I'd like to address this bit:
Why not parse the number once, when the user enters the line, and
store the number in binary?
As you noted, such conversions can result in "oddities" (there's a name for this, hazing?). One way to address those is to use BCD for storage. BCD is less dense and slower in the math libraries, but it is easier to convert back and forth to ASCII and does eliminate the problem you raise.
And this is what Atari BASIC did, it used BCD and converted all constants to that format at parse time so it didn't have to do it again over and over at runtime. Later BASICs like MSX and others did the same. But there are some other things to consider:
Memory
MS wrote BASIC for the Altair with 4k RAM. To make this work they had to shave every byte they could. Even leaving out string variables and functions and other useful bits, the machine still ended up with only a whopping 780 bytes of free memory for source code.
~30% of the constants in a typical BASIC program are 0 or 1. When converted to MS binary format, these are represented by a 40-bit value (typically). This means that all those 1's and 0's take up 5 bytes of RAM instead of 1. And if we use BCD, we might want another byte to make up for lost precision. So converting these values at parse time would require more RAM to hold the source, and this would quickly eat up all the memory.
This could be addressed by using a special format for small numbers. For instance, it makes a lot of sense to have special tokens for 0 and 1, so these would take up only one byte. Or you could have a separate integer format, which is not uncommon on later BASICs. This would reduce or eliminate the memory hit; for instance, "1000" can be stored in a 16-bit value, which is 2 bytes shorter than the ASCII.
But to make this work, you would have to add code on both the parse and runtime sides to identify the type, convert it, and then do the same when being PRINTed or LISTed. You would also have to convert the value from its storage format to floating point every time one of these constants appears in an expression like PRINT A+10. It's not an expensive conversion, depending on how you store it, but it's still going to add up.

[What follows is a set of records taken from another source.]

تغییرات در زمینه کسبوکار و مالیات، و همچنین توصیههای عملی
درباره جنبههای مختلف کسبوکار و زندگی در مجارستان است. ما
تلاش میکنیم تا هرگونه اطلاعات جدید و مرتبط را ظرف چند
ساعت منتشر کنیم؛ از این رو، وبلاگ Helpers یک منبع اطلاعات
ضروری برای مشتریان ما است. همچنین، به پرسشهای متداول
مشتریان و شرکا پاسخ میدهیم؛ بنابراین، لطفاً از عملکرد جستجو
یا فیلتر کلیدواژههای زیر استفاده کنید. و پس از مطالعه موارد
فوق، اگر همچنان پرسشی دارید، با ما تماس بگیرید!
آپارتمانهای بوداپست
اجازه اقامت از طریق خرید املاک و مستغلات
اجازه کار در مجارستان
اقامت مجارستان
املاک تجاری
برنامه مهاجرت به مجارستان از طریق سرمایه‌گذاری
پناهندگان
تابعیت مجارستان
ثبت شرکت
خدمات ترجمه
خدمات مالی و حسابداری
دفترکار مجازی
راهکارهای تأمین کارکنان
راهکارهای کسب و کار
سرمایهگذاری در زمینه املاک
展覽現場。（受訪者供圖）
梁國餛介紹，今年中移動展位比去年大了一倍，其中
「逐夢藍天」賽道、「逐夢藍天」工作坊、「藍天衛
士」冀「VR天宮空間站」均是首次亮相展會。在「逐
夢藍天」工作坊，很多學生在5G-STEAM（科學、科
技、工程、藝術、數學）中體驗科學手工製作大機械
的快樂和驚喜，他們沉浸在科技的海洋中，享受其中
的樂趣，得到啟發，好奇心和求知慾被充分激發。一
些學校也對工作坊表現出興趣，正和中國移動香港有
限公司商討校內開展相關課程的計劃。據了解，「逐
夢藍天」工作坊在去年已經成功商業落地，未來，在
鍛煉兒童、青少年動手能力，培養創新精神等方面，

It's not a large amount of code, but likely would have eaten into that 780 bytes enough to offset any upside. On a machine with larger RAM, running larger programs like SST, then you are always going to win out doing this (by a lot in my experience, SST saves as much as 2k) but on the original 4k Altair there's not a whole lot of code to crunch down.
Line numbers
The item above is a tradeoff, whether or not it saves you memory overall is going to depend on the particulars of the program - ones with lots of numbers will end up with savings, and those without, not so much and the extra code might offset it.
But many of those non-0/1 numeric constants are line numbers. In SST for instance, there are 712 constants. Of those, only 43 are floats, leaving 669 ints. 101 of the ints are 0, 178 are 1, leaving 390 non-0/1 ints. Of those, 242 are line numbers. Line numbers average about 3.25 characters long (IIRC), so that's around 750 bytes.
In MS, the number at the front of the line is stored as a 16-bit value. But the ones in the line, after a GOTO or THEN, are stored as ASCII. So if we were to convert all of these to the same 16-bit format at parse time, we'd be saving maybe 250 bytes. Nothing to sneeze at. We would also speed up the runtime because we don't have to call the ASC-to-INT code when we branch, although we do have to add that call to LIST, so a slight slowdown there (but LIST is slow anyway). And as this would be an int value, the inaccuracy doesn't come into play, you're not going to see GOTO 1000.00001.
So for this one, the overall size of the interpreter code doesn't change, you save some bytes on the source side, and the programs run faster... Hmmm, what's the downside here?
I always wonder why no one did this, especially MS, which makes me think I'm missing some really obvious problem here.